*EXCERPT*
* * * *
I always find it a bit hard to talk to my clients about proper shifting without going into a little bit of a cycling history lesson. The lesson that I focus on is the idea that cyclists used to ride the Tour De France (Td’F) on single speeds; yeah that race, with no gears.
When cyclists where forced to ride on a single gear they had no choice but to push as hard as needed to overcome whatever terrain they were on. Prior to 1937, racers would have to dismount in order to change their wheel from downhill gearing to uphill gearing. Then Simplex introduced a cable-shifted rear derailleur which allowed the rider to change the gear ratio to better handle the current road situation while staying on the bike. Through the years the derailleur has gone through a lot of improvements which has given the rider more gear ratio options to use during their ride, all the way up to the the 11-speed rear derailleur released this year (2013) by Sram. You now even have the option of wireless shifting from Shimano and Campagnolo.
The reason for all these gears is so the rider can maximize efficiency. There is a particular combination of cadence and resistance that will produce the most power with the least amount of stress on the body; of course that ideal combination of cadence and resistance is individual to the given rider. The whole idea of shifting gears is to select the gear ratio in which this combination of cadence and resistance is met. Whether you are riding on a flat road or uphill, on a smooth or bumpy surface, going fast or slow, theoretically your legs should always be pushing the pedals with the same amount of power.
To repeat — this combination is highly dependent on the the individual rider and there is not a right or wrong combination for everyone to follow. Some people are “mashers” — they prefer a lower cadence with heavier resistance. Others are “spinners” — they like a high cadence with lighter resistance. If you watched cycling back when ‘he who should not be named’ (Lance Armstrong) was racing the Td’F, battling against Jan Ulrich you would have seen a spinner vs a masher side by side, as they climbed some of the tallest peaks in Europe. Lance liked to climb with a high cadence above 90 rpm while Jan was a classic masher and had a much slower cadence. But both of them climbed the mountain at the same speed.
Which one is better, spinner vs masher, will be addressed in a future post. The key for now is that they each chose their style of climbing based on THEIR preferred combination of cadence & resistance. They maximized their efficiency while producing a similar power output (watts/kilogram). If Jan tried to match Lance’s pedaling style he would not feel “comfortable” and probably would not be able to sustain the power output needed to climb at the same speed. Jan was more comfortable with a slower cadence and heaver resistance; so he picked a gear ratio that worked for his style.
* * * *
*DATA SHOWN*
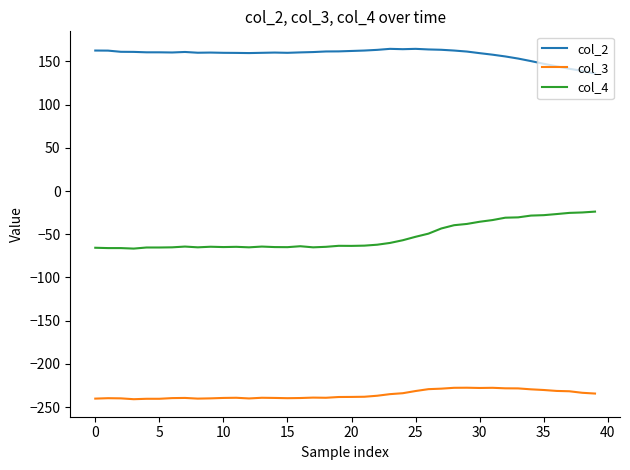

List the series in order of their peak value, lowest first.

col_3, col_4, col_2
* * * *
*INSTRUCTIONS*
(a) Answer these questions from the post on bicycle gear shifting:
(i) Which company released an 11-speed rear derailleur in 2013?
(ii) What do "mashers" prefer?
(iii) In what unit is the similar power output of the two climbers given?
(b) Set down a passage from the post on bicycle gear shifting word for word, beginning at the words "To repeat —" and stopping after the words "mountain at the same speed.".
(c) Carry the post on bicycle gear shifting further, picking up after its final sentence.

*RESULTS IN ORDER*
(a)
(i) Sram
(ii) A lower cadence with heavier resistance
(iii) Watts/kilogram

(b)
To repeat — this combination is highly dependent on the the individual rider and there is not a right or wrong combination for everyone to follow. Some people are “mashers” — they prefer a lower cadence with heavier resistance. Others are “spinners” — they like a high cadence with lighter resistance. If you watched cycling back when ‘he who should not be named’ (Lance Armstrong) was racing the Td’F, battling against Jan Ulrich you would have seen a spinner vs a masher side by side, as they climbed some of the tallest peaks in Europe. Lance liked to climb with a high cadence above 90 rpm while Jan was a classic masher and had a much slower cadence. But both of them climbed the mountain at the same speed.

(c)
Now let’s understand gear ratio.
Gear Ratio is the ratio of angular velocity of the input gear (chainring) to the angular velocity of the output gear (cog). At this point it is not important to understand how it is calculated but rather how it is expressed. Let’s focus on one of the ways it can be expressed — the gain ratio expression. The gain ratio is a combination of the chainring, cog, crank arm length and tire size. Below is a example of a gain ratio chart for a common bike set up with a: Compact Crank (50 tooth and 34 tooth chainrings), 12-25 cassette (collection of cogs on the back wheel), 172.5 crank arms and 700×23 tires.
|50- Chainring||34- Chainring|
|12 – cog||8.1||5.5|
|13 – cog||7.4||5.1|
|14 – cog||6.9||4.7|
|15 – cog||6.5||4.4|
|16 – cog||6.0||4.1|
|17 – cog||5.7||3.9|
|19 – cog||5.1||3.5|
|21 – cog||4.6||3.1|
|23 – cog||4.2||2.9|
|25 – cog||3.9||2.6|
As you can see the 50/12 combination yields the highest gain ratio of 8.1 and the 34/25 combination yields the lowest gain ratio of 2.6. This is where you get the “higher gear” and “lower gear” from. If someone says “shift up” they are referring to shifting to a higher ratio; “shift down” to a lower ratio. The higher the ratio the heavier the resistance is, the lower the ratio the lighter the resistance.
How does this help you know why to shift rather than how to shift? The key is in the highlighted ratios in the chart. As you can see, there are a few duplicate gears and this is important especially when approaching a climb. We can achieve the same ratio with a combination in our ‘big chainring’ or our ‘little chainring’, so if I was pedaling in my 50/19 combination I would have the same exact resistance if I shifted to my 34/13 combination. If I have the same gear ratio (resistance) and the same cadence I would would be traveling at the same speed, and this is a crucial point. Here is a classic illustration — if I am riding on a flat road in my big chainring (50) and I see a big climb looming in the distance, I would already be sizing up the climb and thinking to myself “Am I going to need to get down into my easiest gears to get up that climb comfortably?” If the answer is yes then as I approach the climb I am going to pay attention to which gear ratio I am in. If I am in my 50/17 combination as I approach the climb and feel the need to ‘shift down’ to an easier gear ratio and I know that the next gear ratio is one of my duplicates I would know that this is the time I want to shift down to my small chainring (34), while also shifting into a smaller cog (13) because it will yield the same ratio as if I stayed in my big chainring (50) and shifted into a larger cog (19). This can be hard to follow so let’s look at it again.
Riding along in 50/17 (ratio of 5.7); when I see a big hill approaching I can: A) Shift to 50/19 (ratio of 5.1) or B) Shift to 34/13 (ratio of 5.1). Which is the best option? Does it really matter? Yes — B is the better option.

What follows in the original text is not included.